The approach to Broadway shows in the 21st century continues to be propelled by audiences wanting see certain stars, but is even more determined by today’s exorbitant ticket prices, Seitelman says.
“Tickets are ridiculously expensive, which hurt theater in the last two decades. Revivals dominated because people wanted a known, sure thing if they’re spending hundreds of dollars.”
With increased live-stream or screen capture productions online and theaters “catching up with the times,” he says audience numbers are actually improving because people can first view productions at home.
“Theaters are finding people then want to go see it in-person because they know they love it. It’s more democratized now. And that will engage a whole new group of folks.”
Likely among Broadway’s new audience members — or maybe onstage? — will be Seitelman. After years working in performing arts high school classrooms in the East Bay, he continues to be involved on the local theater scene while working with Sports for Learning, an extracurricular soccer program based in Southern California that morphed into a social-emotional learning company. Teachers in the Bay Area with students currently being resocialized into in-person classrooms receive peer mentoring to support the transition through the program.
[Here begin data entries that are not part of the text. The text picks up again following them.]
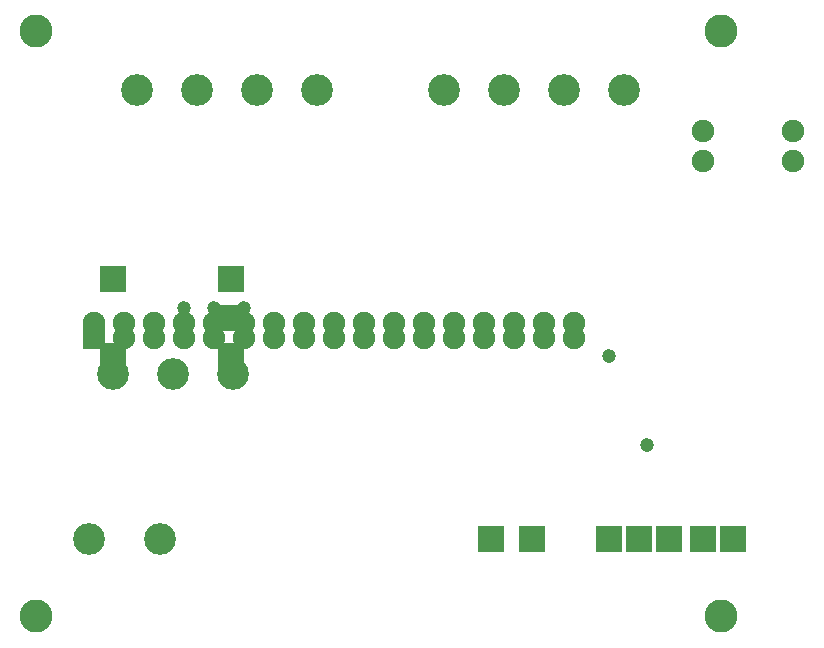
<source format=gbs>
G04 PiDoors HAT v2.0 - Bottom Solder Mask*
G04 Generated: 2026-01-10*
G04 Board Size: 65mm x 56.5mm*
%FSLAX46Y46*%
%MOIN*%
%TF.GenerationSoftware,PiDoors,PCBGenerator,2.0*%
%TF.SameCoordinates,Original*%
%TF.FileFunction,Soldermask,Bot*%
%TF.FilePolarity,Negative*%
G04 Aperture Definitions*
%ADD10C,0.110*%
%ADD11C,0.075*%
%ADD12R,0.075X0.075*%
%ADD13O,0.075X0.075*%
%ADD17C,0.047*%
%ADD24C,0.106*%
%ADD25R,0.087X0.087*%
G04*
G04 Mounting Holes*
D10*
X137795Y137795D03*
X2421260Y137795D03*
X137795Y2086614D03*
X2421260Y2086614D03*
G04*
G04 Through-hole Component Pads*
G04 J1 GPIO Header*
D12*
X329724Y1065276D03*
D13*
X329724Y1115315D03*
X429724Y1065276D03*
X429724Y1115315D03*
X529724Y1065276D03*
X529724Y1115315D03*
X629724Y1065276D03*
X629724Y1115315D03*
X729724Y1065276D03*
X729724Y1115315D03*
X829724Y1065276D03*
X829724Y1115315D03*
X929724Y1065276D03*
X929724Y1115315D03*
X1029724Y1065276D03*
X1029724Y1115315D03*
X1129724Y1065276D03*
X1129724Y1115315D03*
X1229724Y1065276D03*
X1229724Y1115315D03*
X1329724Y1065276D03*
X1329724Y1115315D03*
X1429724Y1065276D03*
X1429724Y1115315D03*
X1529724Y1065276D03*
X1529724Y1115315D03*
X1629724Y1065276D03*
X1629724Y1115315D03*
X1729724Y1065276D03*
X1729724Y1115315D03*
X1829724Y1065276D03*
X1829724Y1115315D03*
X1929724Y1065276D03*
X1929724Y1115315D03*
G04*
G04 J2 Barrel Jack*
D24*
X314961Y393701D03*
X551181Y393701D03*
G04*
G04 C1, C2, U1 Through-hole*
D25*
X1653543Y393701D03*
X1791339Y393701D03*
X2047244Y393701D03*
X2147244Y393701D03*
X2247244Y393701D03*
X2362205Y393701D03*
X2461024Y393701D03*
G04*
G04 Terminal Blocks*
D24*
X472441Y1889764D03*
X672441Y1889764D03*
X872441Y1889764D03*
X1072441Y1889764D03*
X1496063Y1889764D03*
X1696063Y1889764D03*
X1896063Y1889764D03*
X2096063Y1889764D03*
X393701Y944882D03*
X594094Y944882D03*
X794488Y944882D03*
G04*
G04 K1 Relay*
D25*
X393701Y1003937D03*
X393701Y1259843D03*
X787402Y1003937D03*
X787402Y1131890D03*
X787402Y1259843D03*
G04*
G04 U5 Optocoupler*
D11*
X2362205Y1653543D03*
X2362205Y1753543D03*
X2662205Y1753543D03*
X2662205Y1653543D03*
G04*
G04 Vias*
D17*
X2047244Y1003937D03*
X630315Y1163780D03*
X730315Y1163780D03*
X829724Y1163780D03*
X929724Y1065276D03*
X2173228Y708661D03*
G04*
M02*

</source>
During the last 18 months, in addition to visiting musical theaters virtually, Seitelman says he has kept busy.
“I lost 100 pounds, started learning Spanish and hiked all over the area singing.”
Along with him occasionally may have been his wife, Abby Seitelman, and their two daughters, who bear Shakespeare-inspired names, Miranda and Amelia. Or perhaps along for an outing were the family’s one cat (named after Shakespeare’s tragic Juliette) or, more likely, two dogs bearing monikers of characters in Shakespearean comedies, Olivia and Benedict. Asked if his hiking-and-singing repertoire includes “The Hills Are Alive” from The Sound of Music, Seitelman uses his most perfect Spanish to reply, “No sé (I don’t know).”